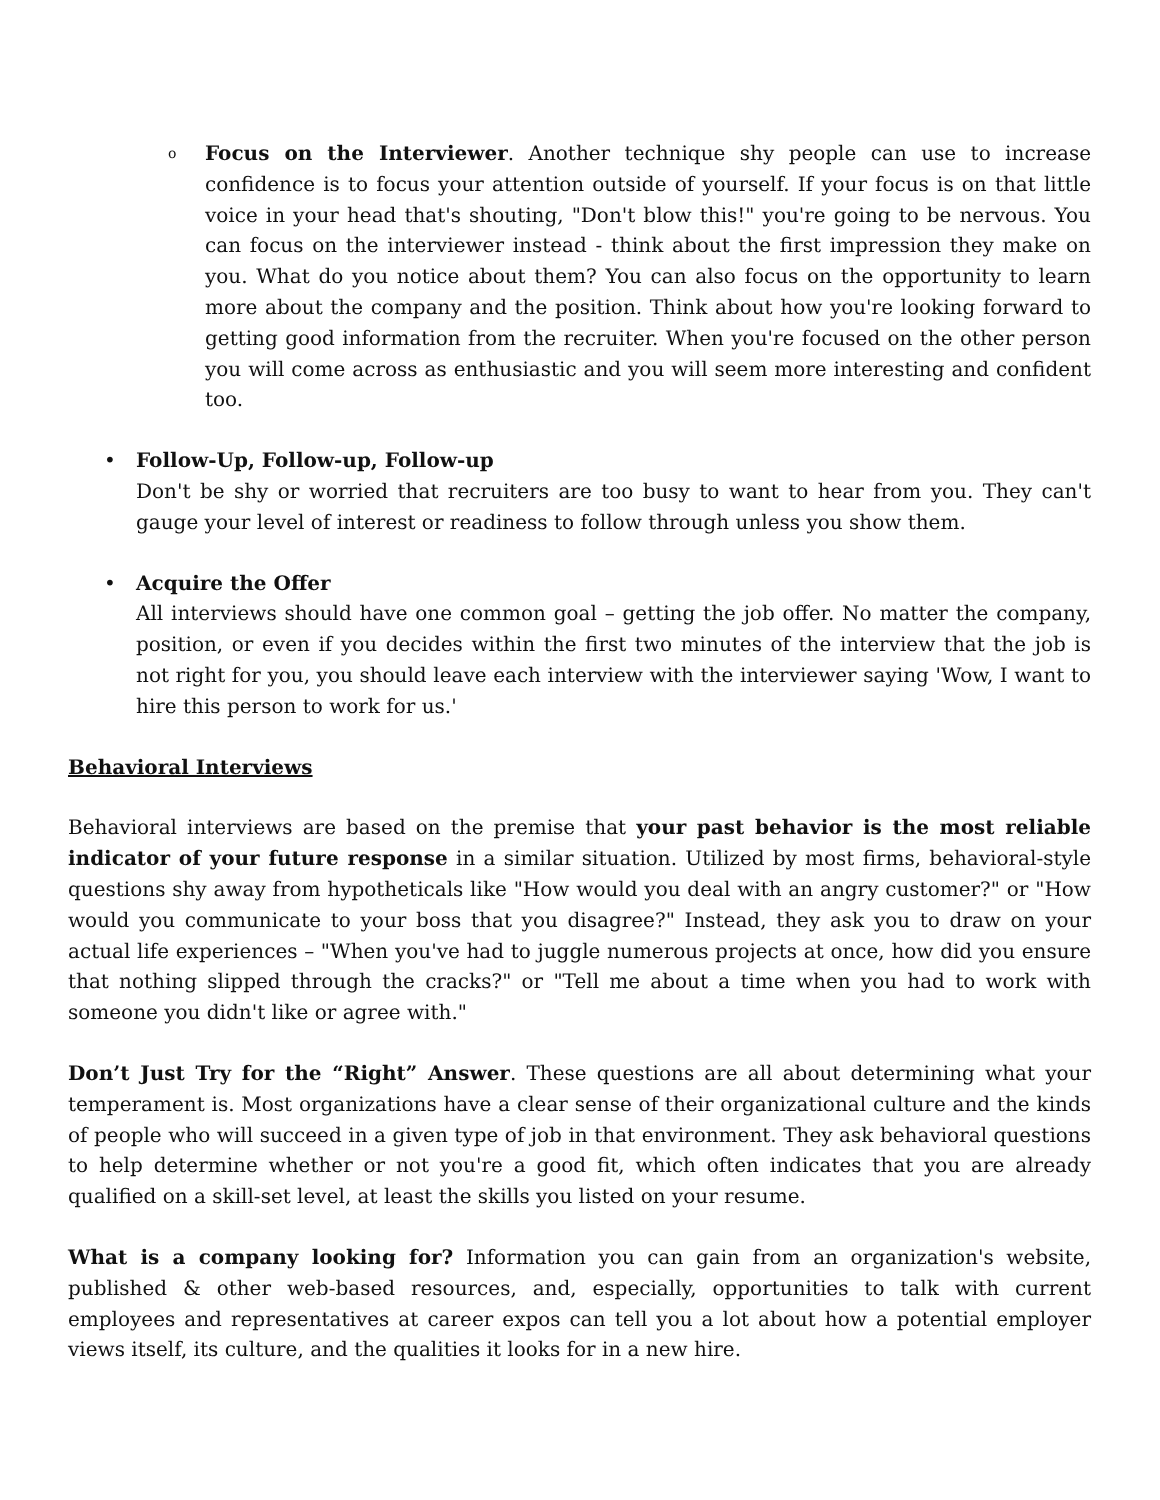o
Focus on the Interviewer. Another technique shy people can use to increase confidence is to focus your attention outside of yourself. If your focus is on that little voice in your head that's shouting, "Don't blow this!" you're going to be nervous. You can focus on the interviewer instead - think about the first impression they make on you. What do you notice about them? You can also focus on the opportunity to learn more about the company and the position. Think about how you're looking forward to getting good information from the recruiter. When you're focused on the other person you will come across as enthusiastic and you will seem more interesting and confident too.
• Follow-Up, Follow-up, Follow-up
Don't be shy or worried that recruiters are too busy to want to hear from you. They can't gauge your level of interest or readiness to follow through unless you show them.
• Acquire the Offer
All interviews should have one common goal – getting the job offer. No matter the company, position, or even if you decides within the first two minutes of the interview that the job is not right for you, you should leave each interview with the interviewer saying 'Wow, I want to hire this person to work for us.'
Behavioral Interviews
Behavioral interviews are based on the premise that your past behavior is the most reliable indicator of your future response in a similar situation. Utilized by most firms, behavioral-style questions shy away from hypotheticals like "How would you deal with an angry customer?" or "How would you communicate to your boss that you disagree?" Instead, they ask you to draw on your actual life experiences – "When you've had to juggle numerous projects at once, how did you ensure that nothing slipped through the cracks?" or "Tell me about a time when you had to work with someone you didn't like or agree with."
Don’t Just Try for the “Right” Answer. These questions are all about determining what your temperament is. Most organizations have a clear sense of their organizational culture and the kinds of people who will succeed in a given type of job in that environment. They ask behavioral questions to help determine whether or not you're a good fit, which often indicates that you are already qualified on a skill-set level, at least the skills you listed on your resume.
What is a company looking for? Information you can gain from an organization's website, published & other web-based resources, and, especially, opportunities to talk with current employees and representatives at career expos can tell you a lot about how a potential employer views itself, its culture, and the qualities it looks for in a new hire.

▸ **Your task**
Without the images, write out all of the records exactly.

▸ **Task response**
o
Focus on the Interviewer. Another technique shy people can use to increase confidence is to focus your attention outside of yourself. If your focus is on that little voice in your head that's shouting, "Don't blow this!" you're going to be nervous. You can focus on the interviewer instead - think about the first impression they make on you. What do you notice about them? You can also focus on the opportunity to learn more about the company and the position. Think about how you're looking forward to getting good information from the recruiter. When you're focused on the other person you will come across as enthusiastic and you will seem more interesting and confident too.
• Follow-Up, Follow-up, Follow-up
Don't be shy or worried that recruiters are too busy to want to hear from you. They can't gauge your level of interest or readiness to follow through unless you show them.
• Acquire the Offer
All interviews should have one common goal – getting the job offer. No matter the company, position, or even if you decides within the first two minutes of the interview that the job is not right for you, you should leave each interview with the interviewer saying 'Wow, I want to hire this person to work for us.'
Behavioral Interviews
Behavioral interviews are based on the premise that your past behavior is the most reliable indicator of your future response in a similar situation. Utilized by most firms, behavioral-style questions shy away from hypotheticals like "How would you deal with an angry customer?" or "How would you communicate to your boss that you disagree?" Instead, they ask you to draw on your actual life experiences – "When you've had to juggle numerous projects at once, how did you ensure that nothing slipped through the cracks?" or "Tell me about a time when you had to work with someone you didn't like or agree with."
Don’t Just Try for the “Right” Answer. These questions are all about determining what your temperament is. Most organizations have a clear sense of their organizational culture and the kinds of people who will succeed in a given type of job in that environment. They ask behavioral questions to help determine whether or not you're a good fit, which often indicates that you are already qualified on a skill-set level, at least the skills you listed on your resume.
What is a company looking for? Information you can gain from an organization's website, published & other web-based resources, and, especially, opportunities to talk with current employees and representatives at career expos can tell you a lot about how a potential employer views itself, its culture, and the qualities it looks for in a new hire.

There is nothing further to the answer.